Ci sono date che sembrano incidere profondamente nella coscienza di un popolo. L’11 Settembre è una di quelle date, non solo per la tragedia delle Torri Gemelle che tutti conosciamo, ma anche per un altro evento, di segno completamente opposto, che portava sullo schermo televisivo un’America diversa.
Era l’11 settembre del 1974 quando “La Casa nella Prateria” fece il suo debutto, raccontando la storia di una famiglia americana, gli Ingalls, vissuta a cavallo tra l’inizio dell’’800 e le prime decadi del ‘900, in un’epoca in cui le frontiere erano ancora aperte e l’orizzonte sembrava davvero poter essere infinito.
È curioso come quell’America rurale, ritratta con durezza e semplicità, rappresenti un’immagine che oggi sembra perduta e forse anche dimenticata.
Gli Ingalls vivevano in un’ America di pionieri, di carovane che si muovevano verso il Midwest alla ricerca di una terra dove costruire un nuovo futuro.
Un futuro che prometteva tutto e che,con il duro lavoro, poteva essere realizzato.

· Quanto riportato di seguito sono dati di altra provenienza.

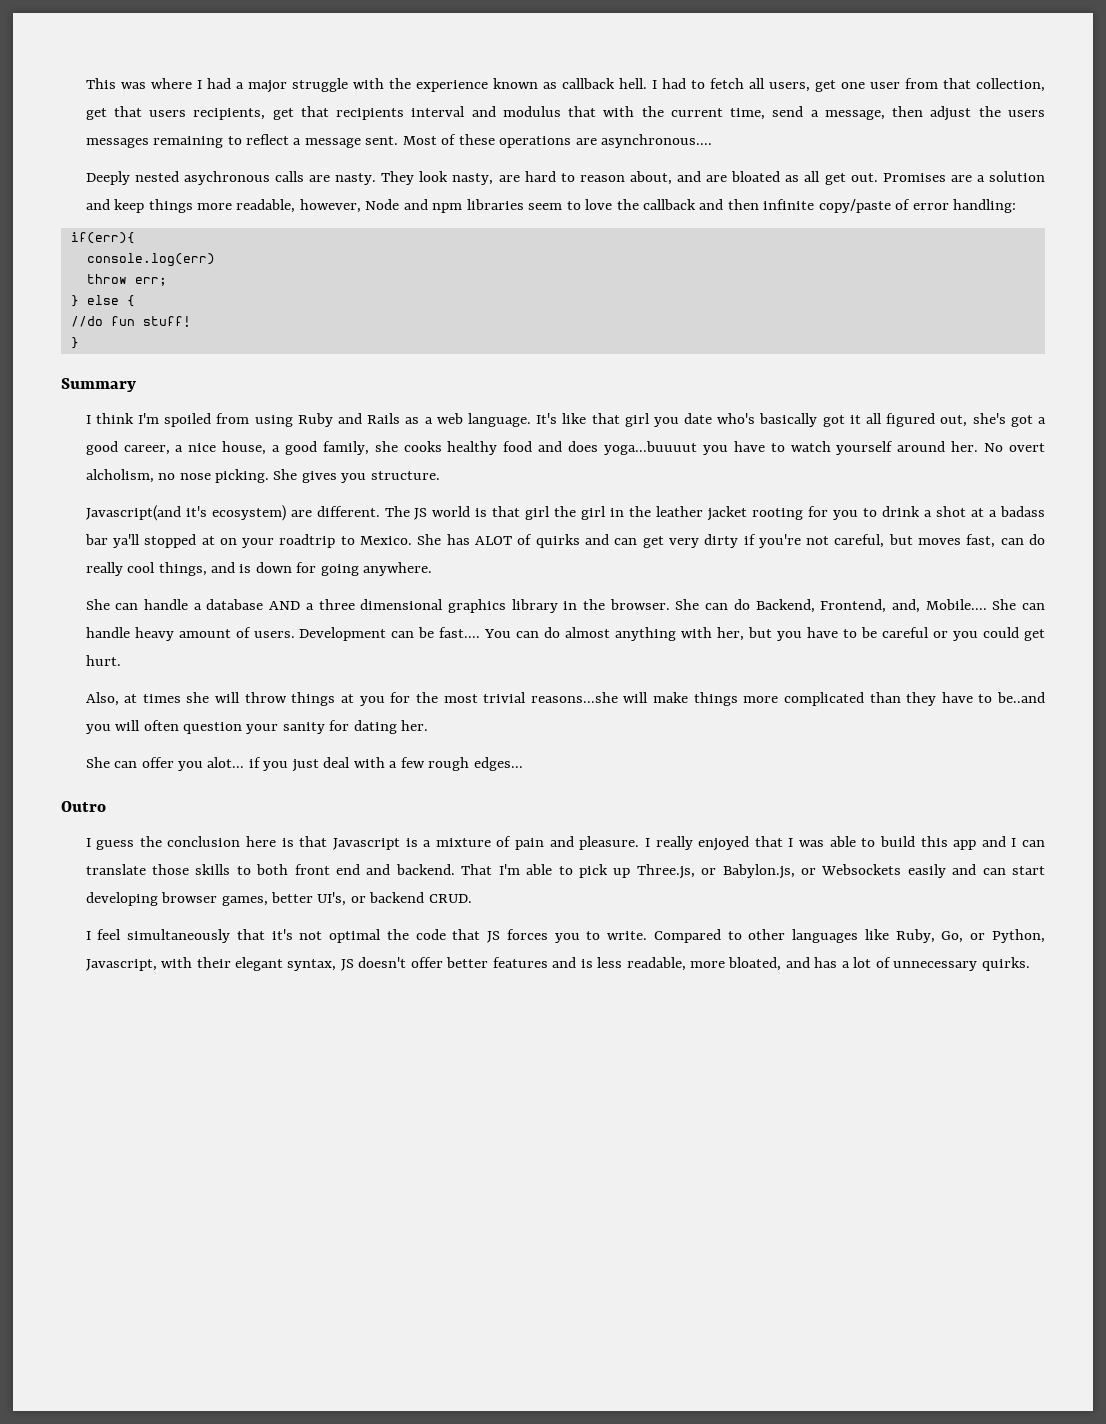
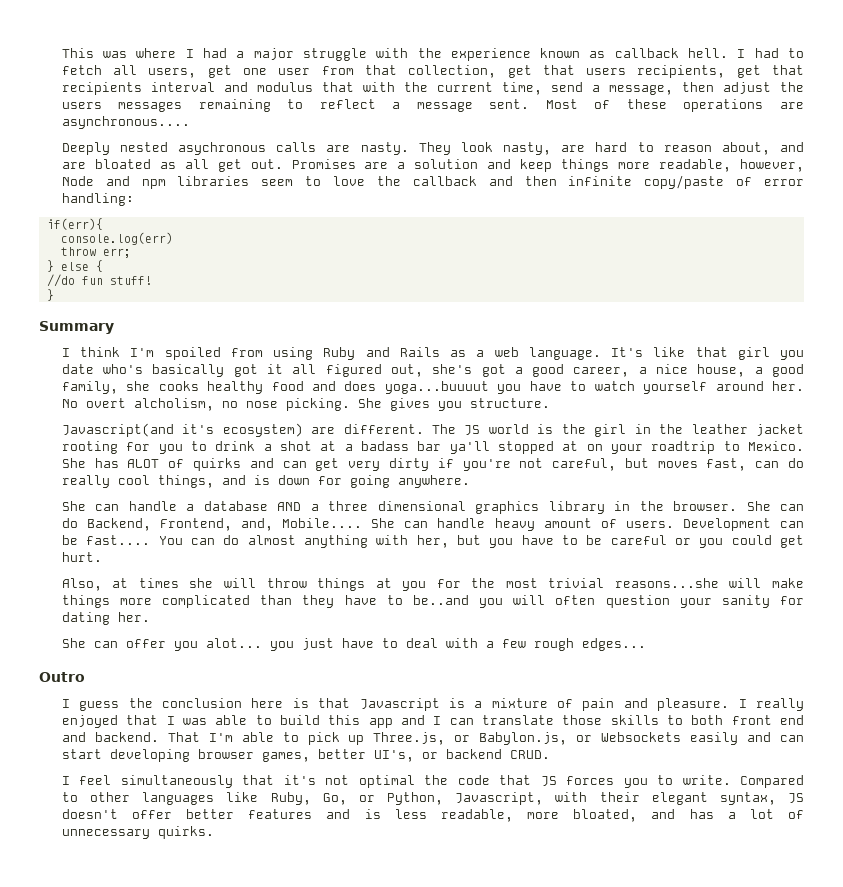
[492,506,551,520] that girl -> (554, 429) none
[248,757,261,768] if -> (262, 643) none
(319, 765) none -> [341,638,398,648] have to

Questo, era il vero sogno Americano.
Ma a distanza di 50 anni, e con un altro 11 Settembre nella memoria, ci si chiede se quel sogno sia mai stato realmente così semplice, o se già allora l’America fosse attraversata dalle stesse fratture che oggi la dividono.
La vita di Laura Ingalls Wilder e della sua famiglia si sviluppava in un mondo che, a prima vista, sembrava lontano dai conflitti del presente.
Era una vita segnata dalla lotta contro la natura, con inverni rigidi, siccità e raccolti perduti.
Era una battaglia per sopravvivere, ma anche per costruire.
Gli Ingalls non avevano molto, ma quello che avevano lo guadagnavano giorno dopo giorno, con il sudore della fronte e la forza della speranza.
Un tipo di lotta che oggi sembra quasi romantica, se confrontata con il mondo ipertecnologico e frammentato in cui viviamo.
Tuttavia, quella prateria apparentemente vuota, quella terra che gli Ingalls e migliaia di altri pionieri colonizzavano era già abitata, e la storia dei nativi americani si intreccia inesorabilmente con quella dell’espansione verso ovest.
Era un sogno, quello della frontiera, costruito su conquiste e speranze, ma anche su violenza e espropriazione. Guardando oggi quelle praterie silenziose, possiamo chiederci : a quale costo è stato costruito quel sogno ?
Se l’11 settembre del 1974 ci portava la storia degli Ingalls, l’11 settembre del 2001 ha segnato la fine del sogno americano, infrangendone il mito dell’invincibilità, fondato su un sogno di certezze, sicurezza e prosperità.
Le due Americhe, quella delle praterie e quella dei grattacieli, sembrano oggi lontanissime, eppure sono parte della stessa storia.
Gli stessi valori che muovevano Charles Ingalls a cercare una nuova terra per la sua famiglia e il suo desiderio di libertà, si riflettono, in maniera distorta, nelle immagini del crollo delle Torri gemelle.
Quella che era una lotta contro la natura si è trasformata in una lotta contro un nemico diverso, una minaccia che non viene più dalla arida terra, ma dall’animo umano incapace di comprendere e dialogare.
Quella America di pionieri, oggi, non esiste più.
Il sogno americano è oggi una corsa alla globalizzazione, al progresso senza sosta ed alla competizione più sfrenata.
Ma forse è proprio nelle storie come quella degli Ingalls che possiamo trovare una risposta alle nostre domande di oggi. Quegli uomini e quelle donne, che non conoscevano il mondo interconnesso, avevano però qualcosa che noi sembriamo aver perso, ovvero la capacità di affrontare la vita con umiltà, di accettare i cicli della natura, di riconoscere il proprio posto in un disegno più grande.
L’America di oggi, con i suoi grattacieli e la sua frenesia, ha dimenticato quella lezione.
Non c’è più spazio per praterie infinite, non ci sono più terre da conquistare.
A cinquant’anni da quel debutto, possiamo guardare a quegli Ingalls come a un simbolo di ciò che l’America ha cercato di essere ; una terra di opportunità e di speranza. E allo stesso tempo, possiamo riflettere su come quel sogno sia cambiato, su come l’America abbia perso per strada alcuni dei suoi valori più autentici nel tentativo di adattarsi a un mondo sempre più complesso e incerto.
Resta da chiedersi se riuscirà a ritrovare la forza di quei valori, o se il sogno americano sia destinato a perdersi per sempre.